Nitrogen-containing heterocycles such as quinazolines and benzofurans have received a great amount of interest in targeted therapies as antitumor drugs [1]. Among quinazoline analogues, 4-aminoquinazolines have established themselves as selective and effective inhibitors of the epidermal growth factor receptor tyrosine kinase (EGFR-TK), which results from competitive binding at the ATP site [2,3]. We envisaged that molecular hybridization based on condensing 7-amino-2-aryl-5-bromobenzofurans with 5-bromo-4-chloroquinazolines in a single molecular framework may provide a more general method for the synthesis of benzofuran-quinazoline hybrids. Retrosynthetic analysis revealed that oximes derived from the 7-acetyl–substituted 2-aryl-5-bromobenzofurans would undergo the Beckmann rearrangement followed by hydrolysis of the acetamide derivatives to afford 7-aminobenzofurans for possible condensation with 4-chloroquinazolines.

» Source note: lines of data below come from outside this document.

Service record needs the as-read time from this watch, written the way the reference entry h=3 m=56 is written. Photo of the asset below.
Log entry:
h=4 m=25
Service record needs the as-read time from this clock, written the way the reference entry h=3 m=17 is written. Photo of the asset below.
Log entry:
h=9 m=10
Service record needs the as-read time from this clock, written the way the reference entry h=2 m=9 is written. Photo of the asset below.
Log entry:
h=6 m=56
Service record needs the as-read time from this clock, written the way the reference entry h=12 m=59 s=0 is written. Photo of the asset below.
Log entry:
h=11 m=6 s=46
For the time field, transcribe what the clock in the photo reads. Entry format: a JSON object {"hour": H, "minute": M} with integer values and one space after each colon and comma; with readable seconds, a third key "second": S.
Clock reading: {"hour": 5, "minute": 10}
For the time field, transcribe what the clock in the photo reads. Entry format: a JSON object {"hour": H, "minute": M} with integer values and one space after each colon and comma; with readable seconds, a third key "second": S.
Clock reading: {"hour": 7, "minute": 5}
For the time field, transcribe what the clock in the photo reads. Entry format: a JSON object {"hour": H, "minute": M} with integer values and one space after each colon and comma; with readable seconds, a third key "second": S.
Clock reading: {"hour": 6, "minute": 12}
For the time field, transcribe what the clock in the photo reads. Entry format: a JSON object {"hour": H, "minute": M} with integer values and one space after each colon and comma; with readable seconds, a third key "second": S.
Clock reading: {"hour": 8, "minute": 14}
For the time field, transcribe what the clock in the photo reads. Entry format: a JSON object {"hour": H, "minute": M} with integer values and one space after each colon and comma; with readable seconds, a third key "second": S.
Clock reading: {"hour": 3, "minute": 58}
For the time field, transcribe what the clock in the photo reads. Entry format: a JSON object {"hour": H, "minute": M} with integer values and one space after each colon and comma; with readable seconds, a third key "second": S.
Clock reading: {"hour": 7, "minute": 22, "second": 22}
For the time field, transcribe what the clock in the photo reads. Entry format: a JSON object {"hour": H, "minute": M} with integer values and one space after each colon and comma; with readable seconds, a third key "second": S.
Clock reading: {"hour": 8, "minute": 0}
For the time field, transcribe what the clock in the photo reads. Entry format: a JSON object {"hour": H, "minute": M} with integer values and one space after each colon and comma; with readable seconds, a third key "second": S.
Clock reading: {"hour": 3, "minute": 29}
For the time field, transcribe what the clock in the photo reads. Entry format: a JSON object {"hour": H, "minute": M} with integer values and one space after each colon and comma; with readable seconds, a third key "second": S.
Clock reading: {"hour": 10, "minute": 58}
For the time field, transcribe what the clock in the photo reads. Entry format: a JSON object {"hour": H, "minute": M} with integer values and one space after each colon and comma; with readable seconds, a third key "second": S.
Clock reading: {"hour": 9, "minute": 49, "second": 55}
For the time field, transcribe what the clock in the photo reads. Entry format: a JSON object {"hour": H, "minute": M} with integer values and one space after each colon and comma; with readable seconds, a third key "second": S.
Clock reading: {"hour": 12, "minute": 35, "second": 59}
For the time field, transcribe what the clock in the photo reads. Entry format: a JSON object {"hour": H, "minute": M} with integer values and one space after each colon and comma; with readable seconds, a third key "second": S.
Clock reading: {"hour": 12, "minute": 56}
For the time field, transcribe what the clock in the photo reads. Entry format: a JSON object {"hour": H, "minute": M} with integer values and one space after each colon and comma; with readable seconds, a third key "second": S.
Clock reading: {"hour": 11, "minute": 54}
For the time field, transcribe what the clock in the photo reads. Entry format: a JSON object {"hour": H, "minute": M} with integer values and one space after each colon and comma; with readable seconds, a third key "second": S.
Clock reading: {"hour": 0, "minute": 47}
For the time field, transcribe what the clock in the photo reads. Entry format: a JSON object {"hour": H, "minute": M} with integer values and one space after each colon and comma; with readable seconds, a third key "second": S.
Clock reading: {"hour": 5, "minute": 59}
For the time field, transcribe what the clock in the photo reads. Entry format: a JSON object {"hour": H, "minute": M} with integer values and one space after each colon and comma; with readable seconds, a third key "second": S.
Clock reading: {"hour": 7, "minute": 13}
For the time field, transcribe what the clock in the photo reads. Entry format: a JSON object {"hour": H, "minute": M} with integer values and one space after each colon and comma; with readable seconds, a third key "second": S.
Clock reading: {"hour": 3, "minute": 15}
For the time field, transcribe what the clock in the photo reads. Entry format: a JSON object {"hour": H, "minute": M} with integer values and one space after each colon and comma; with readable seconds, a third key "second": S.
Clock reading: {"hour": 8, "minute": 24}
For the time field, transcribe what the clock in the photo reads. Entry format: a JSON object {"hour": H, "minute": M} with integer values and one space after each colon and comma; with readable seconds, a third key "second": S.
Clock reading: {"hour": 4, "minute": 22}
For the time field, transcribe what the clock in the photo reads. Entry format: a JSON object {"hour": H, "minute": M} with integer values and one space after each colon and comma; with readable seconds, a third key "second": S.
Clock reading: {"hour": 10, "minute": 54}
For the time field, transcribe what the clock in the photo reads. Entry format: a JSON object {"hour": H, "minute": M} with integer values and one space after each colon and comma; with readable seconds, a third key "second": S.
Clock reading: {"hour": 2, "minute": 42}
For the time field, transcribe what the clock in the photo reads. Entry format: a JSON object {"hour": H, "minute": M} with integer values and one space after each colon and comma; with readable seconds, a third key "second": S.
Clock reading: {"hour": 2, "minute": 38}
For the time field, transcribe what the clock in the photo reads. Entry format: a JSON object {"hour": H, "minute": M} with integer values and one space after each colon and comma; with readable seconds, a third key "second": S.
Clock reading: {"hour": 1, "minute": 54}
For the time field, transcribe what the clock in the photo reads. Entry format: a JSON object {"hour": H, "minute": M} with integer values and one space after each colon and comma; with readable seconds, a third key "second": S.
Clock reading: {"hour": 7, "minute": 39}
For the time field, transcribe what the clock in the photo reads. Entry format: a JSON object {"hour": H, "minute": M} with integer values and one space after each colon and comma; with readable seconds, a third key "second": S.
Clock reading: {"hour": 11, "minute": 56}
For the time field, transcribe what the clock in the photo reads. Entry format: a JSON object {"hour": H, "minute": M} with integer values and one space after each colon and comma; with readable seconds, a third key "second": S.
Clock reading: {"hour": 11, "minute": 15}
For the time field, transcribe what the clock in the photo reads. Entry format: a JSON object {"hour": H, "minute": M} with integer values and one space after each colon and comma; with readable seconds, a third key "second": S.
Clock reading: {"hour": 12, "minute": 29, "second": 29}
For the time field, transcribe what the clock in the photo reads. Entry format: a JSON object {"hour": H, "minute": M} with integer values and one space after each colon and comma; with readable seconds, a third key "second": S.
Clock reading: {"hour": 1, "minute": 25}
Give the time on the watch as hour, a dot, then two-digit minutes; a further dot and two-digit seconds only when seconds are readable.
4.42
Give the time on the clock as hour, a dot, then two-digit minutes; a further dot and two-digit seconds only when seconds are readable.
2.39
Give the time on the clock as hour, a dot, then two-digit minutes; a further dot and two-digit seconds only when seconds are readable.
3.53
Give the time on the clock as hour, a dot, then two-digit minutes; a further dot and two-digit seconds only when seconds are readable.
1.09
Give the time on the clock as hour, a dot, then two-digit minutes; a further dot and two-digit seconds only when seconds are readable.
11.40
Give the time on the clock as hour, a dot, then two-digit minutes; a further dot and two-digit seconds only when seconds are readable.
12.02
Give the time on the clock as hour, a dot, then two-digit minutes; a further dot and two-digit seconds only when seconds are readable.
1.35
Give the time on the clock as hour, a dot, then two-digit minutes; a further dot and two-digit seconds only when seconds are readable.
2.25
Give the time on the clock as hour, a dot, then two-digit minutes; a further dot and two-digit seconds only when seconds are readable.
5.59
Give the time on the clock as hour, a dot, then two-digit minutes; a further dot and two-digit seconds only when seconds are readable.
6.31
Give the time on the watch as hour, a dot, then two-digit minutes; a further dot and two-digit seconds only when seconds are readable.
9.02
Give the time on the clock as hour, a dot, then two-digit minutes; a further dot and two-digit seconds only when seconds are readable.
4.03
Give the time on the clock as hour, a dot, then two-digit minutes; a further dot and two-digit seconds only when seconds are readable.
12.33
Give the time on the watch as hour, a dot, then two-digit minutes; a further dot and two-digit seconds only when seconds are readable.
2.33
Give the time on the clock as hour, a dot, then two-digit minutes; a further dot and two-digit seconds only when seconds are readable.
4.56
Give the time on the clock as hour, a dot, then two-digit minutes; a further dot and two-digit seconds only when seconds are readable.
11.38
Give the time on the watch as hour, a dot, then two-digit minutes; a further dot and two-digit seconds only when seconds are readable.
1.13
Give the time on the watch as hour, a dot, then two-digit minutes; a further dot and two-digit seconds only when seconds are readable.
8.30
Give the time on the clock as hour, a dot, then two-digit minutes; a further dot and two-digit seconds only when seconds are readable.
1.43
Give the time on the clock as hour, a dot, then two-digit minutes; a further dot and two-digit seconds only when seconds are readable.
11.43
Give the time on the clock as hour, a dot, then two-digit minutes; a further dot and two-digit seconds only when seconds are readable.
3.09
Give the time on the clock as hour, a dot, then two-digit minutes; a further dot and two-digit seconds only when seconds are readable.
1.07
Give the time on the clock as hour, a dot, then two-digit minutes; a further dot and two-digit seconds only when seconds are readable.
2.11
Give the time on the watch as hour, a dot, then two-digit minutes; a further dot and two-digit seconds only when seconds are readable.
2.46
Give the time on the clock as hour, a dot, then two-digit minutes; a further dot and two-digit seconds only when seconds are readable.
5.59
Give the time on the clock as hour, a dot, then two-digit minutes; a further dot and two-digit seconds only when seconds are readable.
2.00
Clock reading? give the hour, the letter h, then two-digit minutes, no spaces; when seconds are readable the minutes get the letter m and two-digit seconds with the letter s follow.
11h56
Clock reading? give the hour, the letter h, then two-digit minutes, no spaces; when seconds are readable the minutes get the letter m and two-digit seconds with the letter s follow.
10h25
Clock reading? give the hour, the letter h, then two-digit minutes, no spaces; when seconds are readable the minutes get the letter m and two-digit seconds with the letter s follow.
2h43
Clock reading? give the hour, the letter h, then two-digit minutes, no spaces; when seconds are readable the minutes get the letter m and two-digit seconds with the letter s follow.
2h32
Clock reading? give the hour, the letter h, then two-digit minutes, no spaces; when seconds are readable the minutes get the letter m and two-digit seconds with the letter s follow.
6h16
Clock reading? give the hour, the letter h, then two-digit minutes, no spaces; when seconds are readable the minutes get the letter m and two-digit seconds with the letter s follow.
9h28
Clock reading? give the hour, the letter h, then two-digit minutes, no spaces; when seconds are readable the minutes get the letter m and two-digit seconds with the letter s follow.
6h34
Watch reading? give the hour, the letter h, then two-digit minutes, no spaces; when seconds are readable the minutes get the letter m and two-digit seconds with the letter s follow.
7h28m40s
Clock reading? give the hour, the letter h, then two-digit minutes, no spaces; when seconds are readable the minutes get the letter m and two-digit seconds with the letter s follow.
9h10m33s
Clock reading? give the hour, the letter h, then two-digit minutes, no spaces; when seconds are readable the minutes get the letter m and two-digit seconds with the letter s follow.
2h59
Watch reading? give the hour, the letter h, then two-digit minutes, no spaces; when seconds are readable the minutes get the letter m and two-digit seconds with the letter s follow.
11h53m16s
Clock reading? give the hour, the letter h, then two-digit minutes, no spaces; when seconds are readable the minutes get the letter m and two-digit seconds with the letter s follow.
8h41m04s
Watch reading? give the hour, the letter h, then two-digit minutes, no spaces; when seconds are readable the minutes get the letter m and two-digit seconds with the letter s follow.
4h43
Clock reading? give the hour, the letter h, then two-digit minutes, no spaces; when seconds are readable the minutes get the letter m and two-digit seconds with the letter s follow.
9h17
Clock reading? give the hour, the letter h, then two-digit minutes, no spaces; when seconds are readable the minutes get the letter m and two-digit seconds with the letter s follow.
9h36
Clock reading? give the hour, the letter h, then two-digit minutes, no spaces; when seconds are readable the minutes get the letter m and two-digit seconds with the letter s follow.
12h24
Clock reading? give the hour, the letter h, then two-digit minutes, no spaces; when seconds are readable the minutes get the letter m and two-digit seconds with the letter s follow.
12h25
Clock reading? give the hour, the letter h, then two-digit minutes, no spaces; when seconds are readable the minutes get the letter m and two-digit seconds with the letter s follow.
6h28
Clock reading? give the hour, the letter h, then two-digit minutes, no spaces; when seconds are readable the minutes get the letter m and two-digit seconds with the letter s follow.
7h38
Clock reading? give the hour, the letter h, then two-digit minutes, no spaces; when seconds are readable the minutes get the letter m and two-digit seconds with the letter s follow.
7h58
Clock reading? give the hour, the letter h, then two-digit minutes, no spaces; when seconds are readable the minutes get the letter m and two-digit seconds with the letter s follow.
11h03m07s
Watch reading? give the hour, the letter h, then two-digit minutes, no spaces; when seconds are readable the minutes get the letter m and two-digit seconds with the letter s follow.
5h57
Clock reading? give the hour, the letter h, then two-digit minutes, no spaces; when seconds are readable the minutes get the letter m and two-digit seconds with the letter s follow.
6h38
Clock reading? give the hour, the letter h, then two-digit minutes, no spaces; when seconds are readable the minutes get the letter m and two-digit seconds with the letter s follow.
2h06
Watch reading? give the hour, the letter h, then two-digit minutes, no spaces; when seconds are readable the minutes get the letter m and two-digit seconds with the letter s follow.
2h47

The prepared benzofuran appended 4-aminoquinazoline hybrids were evaluated for cytotoxicity in vitro against human lung cancer (A549), epithelial colorectal adenocarcinoma (Caco-2), and hepatocellular carcinoma (C3A) cell lines. Since these tumor cells have been proven to be highly expressed in the cell line of EGFR, we also evaluated representative compounds from each series for potential to inhibit EGFR-TK phosphorylation complemented with molecular docking (in silico) into the ATP binding site of EGFR.